Department of Neurology (Y.C., Y.W., C.-L.P., S.F., M.M.B., H.A., J.-M.L., A.L.F.), Washington University School of Medicine, St. Louis, MO.
Division of Pediatric Hematology/Oncology (M.E.F.), Washington University School of Medicine, St. Louis, MO.
Stroke. 2023 Aug;54(8):2096-2104. doi: 10.1161/STROKEAHA.123.042683. Epub 2023 Jun 30.
Silent cerebral infarcts (SCI) in sickle cell anemia (SCA) are associated with future strokes and cognitive impairment, warranting early diagnosis and treatment. Detection of SCI, however, is limited by their small size, especially when neuroradiologists are unavailable.

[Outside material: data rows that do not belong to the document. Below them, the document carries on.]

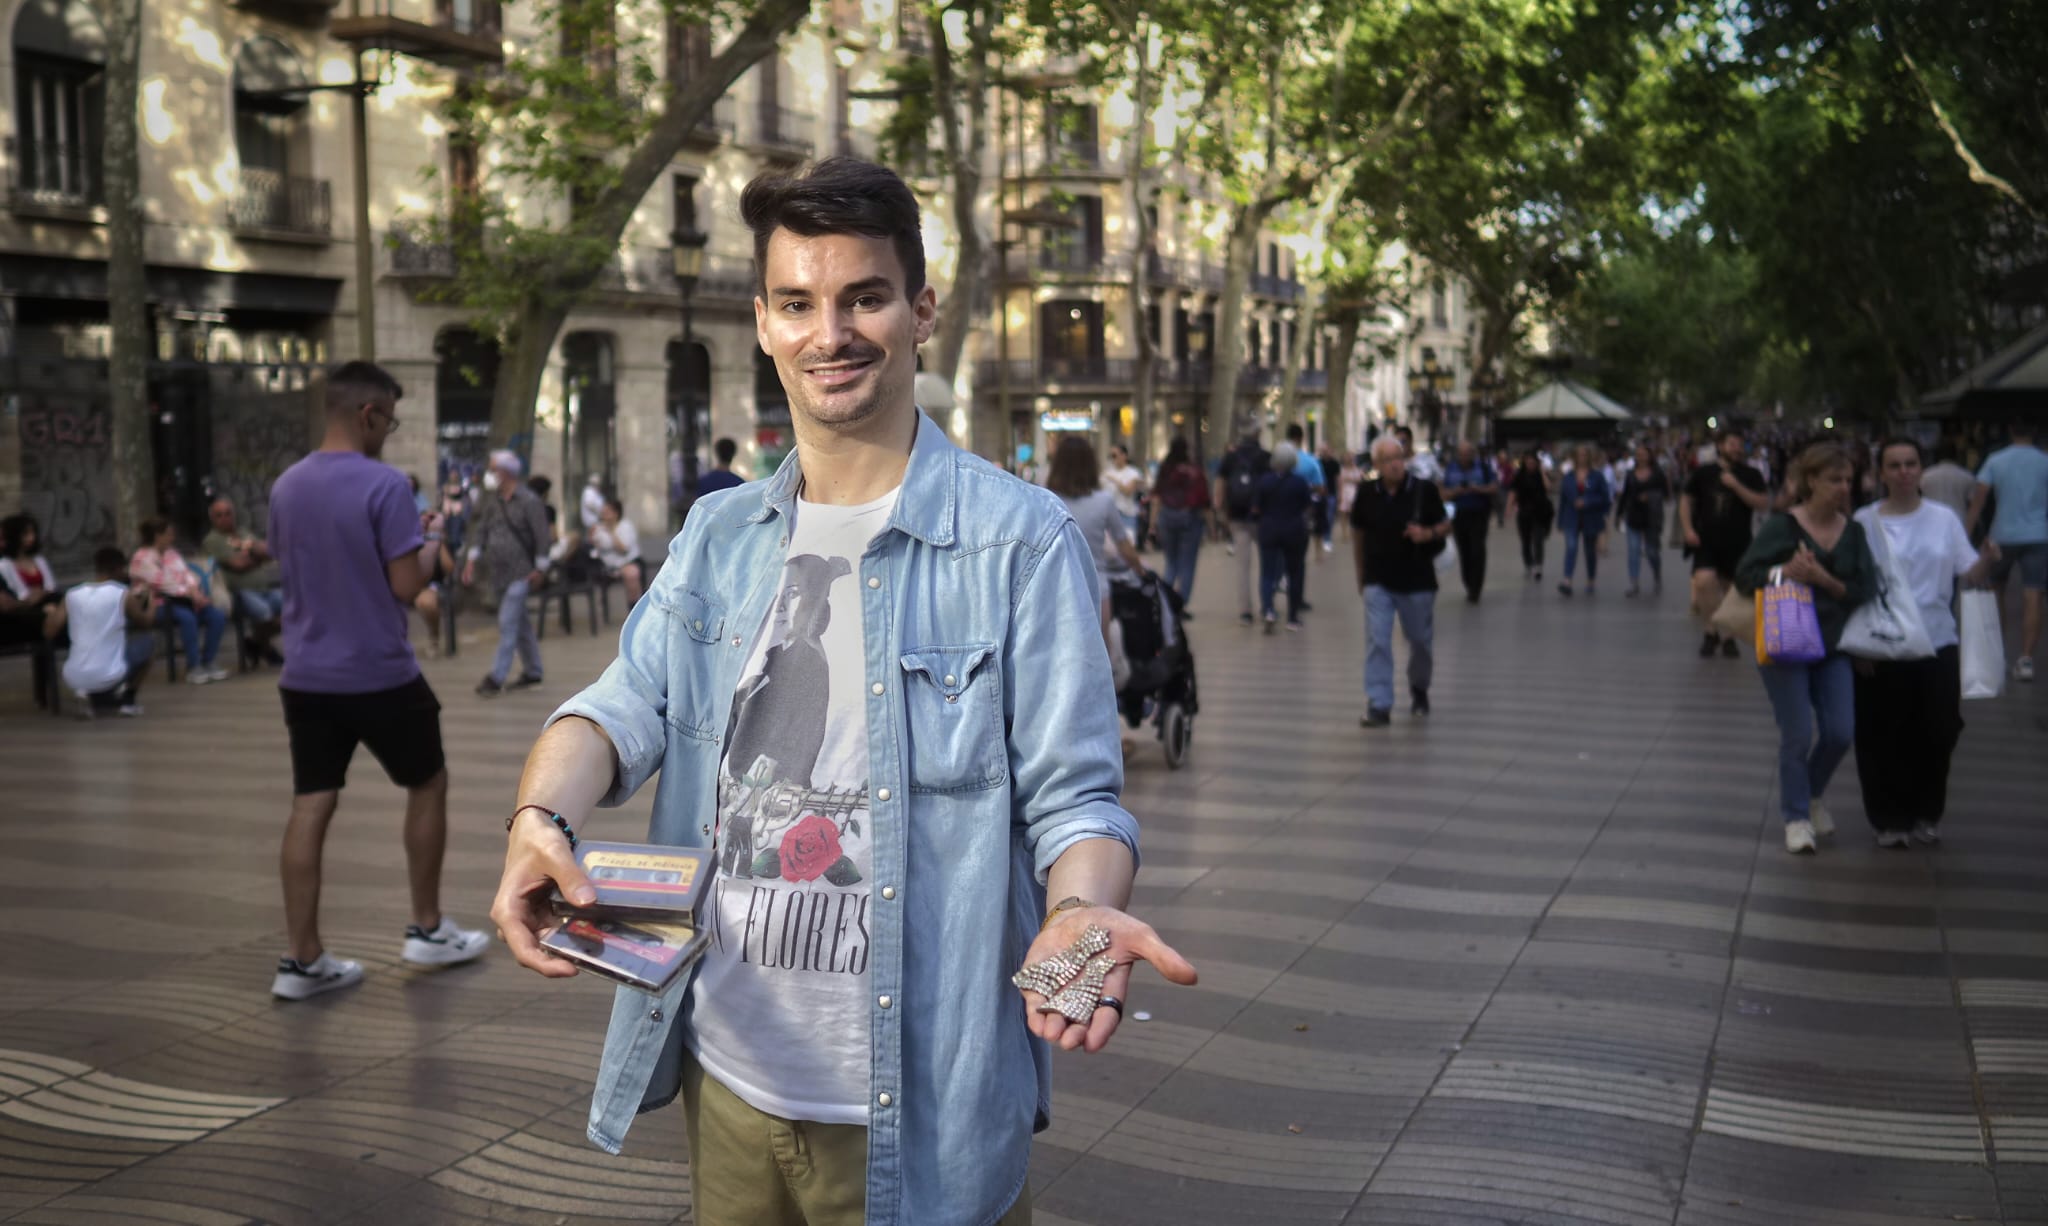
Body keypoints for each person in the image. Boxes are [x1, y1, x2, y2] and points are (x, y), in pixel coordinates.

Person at [486, 156, 1194, 1226]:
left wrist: (1081, 912)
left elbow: (1075, 800)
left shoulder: (1020, 540)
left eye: (863, 296)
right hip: (727, 1073)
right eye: (798, 304)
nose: (832, 333)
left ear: (919, 309)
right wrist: (539, 817)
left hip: (927, 1103)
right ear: (764, 324)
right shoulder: (718, 535)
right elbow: (619, 702)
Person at [267, 360, 489, 999]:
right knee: (428, 783)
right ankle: (425, 925)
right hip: (377, 671)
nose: (389, 432)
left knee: (312, 804)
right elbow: (406, 585)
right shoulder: (384, 484)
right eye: (389, 420)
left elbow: (308, 564)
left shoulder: (286, 486)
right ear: (368, 414)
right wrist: (426, 543)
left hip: (305, 674)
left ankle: (302, 960)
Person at [1853, 438, 1998, 849]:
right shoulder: (1863, 521)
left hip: (1937, 639)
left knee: (1939, 728)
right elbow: (1855, 584)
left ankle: (1927, 810)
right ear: (1881, 473)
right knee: (1883, 733)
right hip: (1881, 644)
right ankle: (1888, 817)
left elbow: (1969, 572)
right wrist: (1857, 649)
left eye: (1911, 464)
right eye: (1894, 465)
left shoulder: (1943, 519)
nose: (1903, 472)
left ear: (1922, 469)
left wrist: (1988, 558)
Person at [1735, 442, 1879, 855]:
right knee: (1797, 733)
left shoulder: (1853, 532)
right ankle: (1796, 816)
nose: (1844, 488)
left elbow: (1865, 589)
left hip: (1834, 645)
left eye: (1849, 480)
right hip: (1787, 641)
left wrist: (1824, 580)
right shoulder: (1783, 527)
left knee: (1839, 731)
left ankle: (1813, 792)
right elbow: (1746, 574)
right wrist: (1785, 570)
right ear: (1811, 481)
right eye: (1835, 480)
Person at [1350, 436, 1448, 726]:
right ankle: (1379, 703)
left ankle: (1419, 689)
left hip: (1417, 580)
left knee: (1420, 641)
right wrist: (1361, 576)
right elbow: (1358, 534)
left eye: (1398, 457)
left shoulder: (1423, 490)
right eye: (1388, 459)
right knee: (1377, 640)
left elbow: (1445, 525)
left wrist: (1427, 534)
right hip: (1378, 580)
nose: (1395, 464)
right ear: (1377, 464)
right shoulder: (1367, 492)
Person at [463, 450, 551, 697]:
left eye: (493, 469)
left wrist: (541, 568)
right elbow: (481, 531)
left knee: (507, 622)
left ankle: (496, 677)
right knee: (520, 623)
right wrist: (472, 559)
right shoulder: (495, 502)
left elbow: (542, 535)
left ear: (505, 472)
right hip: (498, 573)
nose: (489, 474)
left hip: (522, 572)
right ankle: (534, 671)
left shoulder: (529, 500)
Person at [1048, 435, 1147, 648]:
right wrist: (1140, 570)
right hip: (1096, 591)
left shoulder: (1046, 499)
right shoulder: (1103, 502)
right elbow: (1124, 546)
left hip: (1053, 593)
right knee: (1099, 660)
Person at [1966, 421, 2048, 681]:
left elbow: (1978, 500)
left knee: (1995, 591)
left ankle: (1997, 653)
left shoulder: (1995, 460)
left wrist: (1964, 535)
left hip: (2002, 534)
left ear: (2010, 431)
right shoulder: (2044, 461)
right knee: (2033, 594)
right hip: (2039, 534)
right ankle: (2025, 659)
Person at [1682, 429, 1772, 657]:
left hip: (1738, 541)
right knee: (1703, 582)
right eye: (1732, 443)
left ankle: (1728, 636)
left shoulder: (1750, 474)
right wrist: (1688, 529)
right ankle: (1711, 630)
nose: (1737, 448)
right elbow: (1686, 499)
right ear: (1720, 446)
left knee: (1731, 589)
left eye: (1740, 444)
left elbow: (1762, 503)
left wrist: (1736, 486)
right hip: (1706, 539)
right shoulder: (1704, 472)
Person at [46, 546, 155, 716]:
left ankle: (88, 695)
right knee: (148, 643)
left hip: (73, 676)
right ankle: (127, 701)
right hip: (110, 673)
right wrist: (153, 602)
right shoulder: (123, 594)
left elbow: (49, 632)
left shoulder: (72, 594)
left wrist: (52, 613)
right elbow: (145, 622)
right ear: (119, 568)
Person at [131, 518, 230, 683]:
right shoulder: (142, 558)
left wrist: (194, 590)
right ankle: (194, 666)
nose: (172, 538)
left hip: (186, 599)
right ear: (157, 536)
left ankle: (208, 661)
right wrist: (192, 594)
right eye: (168, 534)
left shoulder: (171, 553)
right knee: (187, 618)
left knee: (216, 616)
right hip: (159, 604)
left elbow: (187, 574)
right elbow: (162, 583)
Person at [202, 497, 287, 664]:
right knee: (264, 613)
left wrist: (253, 556)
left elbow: (269, 551)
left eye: (228, 513)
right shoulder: (212, 541)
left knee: (294, 608)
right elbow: (238, 564)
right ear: (212, 518)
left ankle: (255, 643)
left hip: (264, 589)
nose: (225, 518)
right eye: (219, 515)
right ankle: (264, 648)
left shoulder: (243, 532)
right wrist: (257, 557)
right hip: (240, 593)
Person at [1254, 441, 1313, 632]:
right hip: (1293, 531)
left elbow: (1256, 508)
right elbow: (1307, 506)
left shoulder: (1264, 481)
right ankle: (1293, 617)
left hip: (1269, 530)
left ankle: (1269, 609)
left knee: (1267, 573)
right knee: (1294, 573)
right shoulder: (1299, 482)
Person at [1214, 427, 1271, 625]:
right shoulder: (1265, 457)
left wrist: (1219, 510)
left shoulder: (1231, 458)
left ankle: (1245, 611)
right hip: (1262, 517)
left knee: (1242, 565)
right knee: (1268, 563)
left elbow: (1220, 484)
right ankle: (1267, 605)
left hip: (1236, 516)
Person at [1150, 435, 1208, 608]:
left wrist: (1152, 525)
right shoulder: (1195, 471)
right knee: (1188, 563)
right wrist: (1211, 527)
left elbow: (1157, 497)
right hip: (1190, 519)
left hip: (1167, 518)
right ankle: (1181, 603)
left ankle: (1167, 602)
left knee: (1171, 561)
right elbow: (1205, 500)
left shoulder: (1165, 469)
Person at [1441, 440, 1498, 603]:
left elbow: (1494, 487)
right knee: (1464, 549)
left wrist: (1478, 489)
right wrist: (1456, 491)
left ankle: (1476, 587)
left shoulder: (1484, 468)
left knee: (1477, 549)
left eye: (1468, 453)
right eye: (1462, 453)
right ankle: (1468, 582)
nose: (1465, 457)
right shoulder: (1451, 469)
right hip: (1459, 514)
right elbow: (1444, 493)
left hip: (1479, 513)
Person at [1555, 444, 1611, 597]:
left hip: (1590, 517)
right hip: (1571, 517)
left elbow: (1604, 498)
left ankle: (1591, 579)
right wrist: (1560, 522)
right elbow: (1563, 500)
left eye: (1585, 454)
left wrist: (1588, 501)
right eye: (1579, 454)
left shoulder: (1597, 476)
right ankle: (1567, 580)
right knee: (1571, 547)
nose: (1582, 457)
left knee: (1589, 551)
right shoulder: (1569, 477)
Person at [1615, 443, 1671, 598]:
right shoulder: (1631, 474)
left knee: (1651, 551)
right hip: (1633, 515)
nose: (1641, 457)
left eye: (1644, 454)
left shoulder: (1657, 473)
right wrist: (1619, 514)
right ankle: (1634, 583)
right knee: (1633, 550)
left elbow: (1666, 494)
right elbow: (1625, 495)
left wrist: (1651, 496)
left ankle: (1656, 574)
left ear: (1649, 456)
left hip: (1652, 517)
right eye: (1638, 454)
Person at [0, 512, 60, 648]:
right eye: (26, 534)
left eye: (33, 533)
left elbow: (50, 587)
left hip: (47, 599)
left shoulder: (39, 560)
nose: (31, 538)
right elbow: (20, 594)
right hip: (26, 606)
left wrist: (42, 594)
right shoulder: (5, 565)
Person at [590, 495, 645, 605]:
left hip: (630, 561)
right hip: (608, 566)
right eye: (603, 512)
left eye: (607, 512)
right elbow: (596, 546)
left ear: (616, 513)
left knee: (632, 573)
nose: (604, 516)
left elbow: (623, 549)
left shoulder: (625, 526)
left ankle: (635, 606)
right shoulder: (599, 529)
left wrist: (611, 533)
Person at [1507, 452, 1553, 580]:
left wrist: (1543, 472)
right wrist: (1509, 507)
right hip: (1524, 512)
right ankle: (1529, 563)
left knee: (1538, 540)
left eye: (1533, 462)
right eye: (1528, 462)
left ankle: (1538, 565)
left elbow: (1548, 488)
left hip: (1540, 512)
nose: (1530, 465)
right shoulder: (1520, 476)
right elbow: (1513, 491)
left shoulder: (1541, 475)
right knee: (1525, 540)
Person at [1919, 440, 1976, 522]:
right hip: (1959, 519)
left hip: (1931, 519)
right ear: (1956, 455)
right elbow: (1973, 503)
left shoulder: (1925, 476)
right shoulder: (1967, 476)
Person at [1100, 444, 1145, 544]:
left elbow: (1128, 491)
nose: (1113, 459)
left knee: (1128, 544)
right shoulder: (1106, 473)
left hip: (1127, 514)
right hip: (1110, 516)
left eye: (1115, 455)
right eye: (1111, 456)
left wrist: (1114, 480)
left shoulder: (1133, 473)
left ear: (1124, 456)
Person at [1318, 444, 1343, 551]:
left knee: (1330, 516)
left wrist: (1340, 493)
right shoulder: (1318, 463)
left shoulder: (1335, 464)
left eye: (1326, 450)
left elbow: (1338, 479)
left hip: (1331, 493)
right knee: (1322, 516)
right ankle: (1324, 537)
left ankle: (1327, 537)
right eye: (1323, 450)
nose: (1325, 452)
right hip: (1320, 494)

We hypothesized that deep learning may permit automated SCI detection in children and young adults with SCA as a tool to identify the presence and extent of SCI in clinical and research settings.

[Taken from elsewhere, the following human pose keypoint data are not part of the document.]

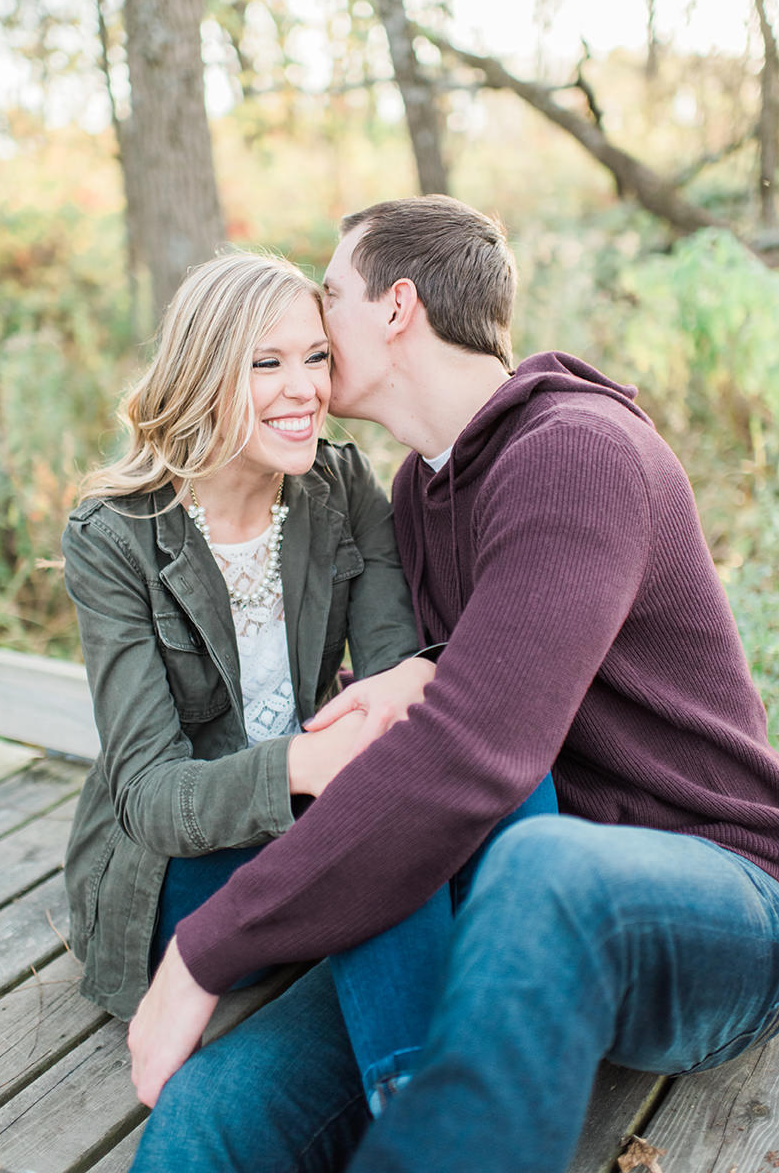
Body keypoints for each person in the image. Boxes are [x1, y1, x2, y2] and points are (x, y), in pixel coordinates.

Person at [128, 196, 779, 1173]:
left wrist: (204, 950)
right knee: (213, 1113)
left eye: (331, 292)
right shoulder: (421, 490)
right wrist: (413, 673)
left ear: (397, 307)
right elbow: (482, 685)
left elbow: (474, 753)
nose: (312, 314)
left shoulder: (575, 453)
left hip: (706, 905)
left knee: (546, 873)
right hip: (504, 913)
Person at [61, 248, 509, 1115]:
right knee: (377, 821)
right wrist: (306, 767)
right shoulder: (113, 538)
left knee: (407, 801)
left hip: (320, 826)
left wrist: (360, 746)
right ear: (204, 371)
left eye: (314, 357)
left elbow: (391, 682)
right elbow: (149, 796)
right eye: (266, 363)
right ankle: (421, 1103)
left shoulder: (338, 486)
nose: (303, 387)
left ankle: (412, 1107)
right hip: (174, 877)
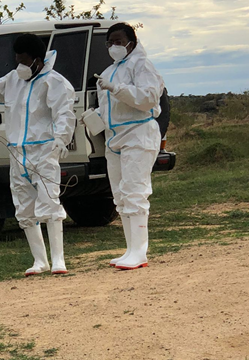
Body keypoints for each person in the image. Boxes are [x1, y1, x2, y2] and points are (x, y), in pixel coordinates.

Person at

We utilized UNet-a deep learning model-for fully automated SCI segmentation. We trained and optimized UNet using brain magnetic resonance imaging from the SIT trial (Silent Infarct Transfusion). Neuroradiologists provided the ground truth for SCI diagnosis, while a vascular neurologist manually delineated SCI on fluid-attenuated inversion recovery and provided the ground truth for SCI segmentation. UNet was optimized for the highest spatial overlap between automatic and manual delineation (dice similarity coefficient). The optimized UNet was externally validated using an independent single-center prospective cohort of SCA participants. Model performance was evaluated through sensitivity and accuracy (%correct cases) for SCI diagnosis, dice similarity coefficient, intraclass correlation coefficient (metric of volumetric agreement), and Spearman correlation.
The SIT trial (n=926; 31% with SCI; median age, 8.9 years) and external validation (n=80; 50% with SCI; age, 11.5 years) cohorts had small median lesion volumes of 0.40 and 0.25 mL, respectively. Compared with the neuroradiology diagnosis, UNet predicted SCI presence with 100% sensitivity and 74% accuracy. In magnetic resonance imaging with SCI, UNet reached a moderate spatial agreement (dice similarity coefficient, 0.48) and high volumetric agreement (intraclass correlation coefficient, 0.76; ρ=0.72; <0.001) between automatic and manual segmentations.
UNet, trained using a large pediatric SCA magnetic resonance imaging data set, sensitively detected small SCI in children and young adults with SCA. While additional training is needed, UNet may be integrated into the clinical workflow as a screening tool, aiding in SCI diagnosis.
镰状细胞贫血(SCA)患者的无症状性脑梗死(SCI)与未来的中风和认知障碍有关,因此需要早期诊断和治疗。然而,由于 SCI 体积较小,尤其是在神经放射科医生无法进行检查时,其检测受到限制。我们假设深度学习可以通过自动检测 SCA 儿童和年轻成人中的 SCI,作为在临床和研究环境中识别 SCI 存在和程度的工具。
我们使用 UNet-a 深度学习模型来进行全自动 SCI 分割。我们使用 SIT 试验(Silent Infarct Transfusion)的脑磁共振成像来训练和优化 UNet。神经放射科医生提供 SCI 诊断的真实数据,而血管神经病学家则在液体衰减反转恢复图像上手动勾画 SCI,并提供 SCI 分割的真实数据。UNet 经过优化,以实现自动和手动勾画之间的最高空间重叠(Dice 相似系数)。使用来自独立的单中心前瞻性 SCA 参与者队列的外部验证数据集来优化 UNet。通过 SCI 诊断的敏感性和准确性(正确病例的百分比)、Dice 相似系数、组内相关系数(体积一致性的度量)和 Spearman 相关系数来评估模型性能。
SIT 试验(n=926;31%有 SCI;中位年龄 8.9 岁)和外部验证(n=80;50%有 SCI;年龄 11.5 岁)队列的中位数病变体积较小,分别为 0.40 和 0.25 mL。与神经放射学诊断相比,UNet 对 SCI 存在的预测具有 100%的敏感性和 74%的准确性。在有 SCI 的磁共振成像中,UNet 达到了中等的空间一致性(Dice 相似系数为 0.48)和较高的体积一致性(组内相关系数为 0.76;ρ=0.72;<0.001)。
使用大型儿科 SCA 磁共振成像数据集训练的 UNet 可以灵敏地检测出 SCA 儿童和年轻成人中的小 SCI。虽然需要进一步培训,但 UNet 可以作为一种筛查工具集成到临床工作流程中,辅助 SCI 诊断。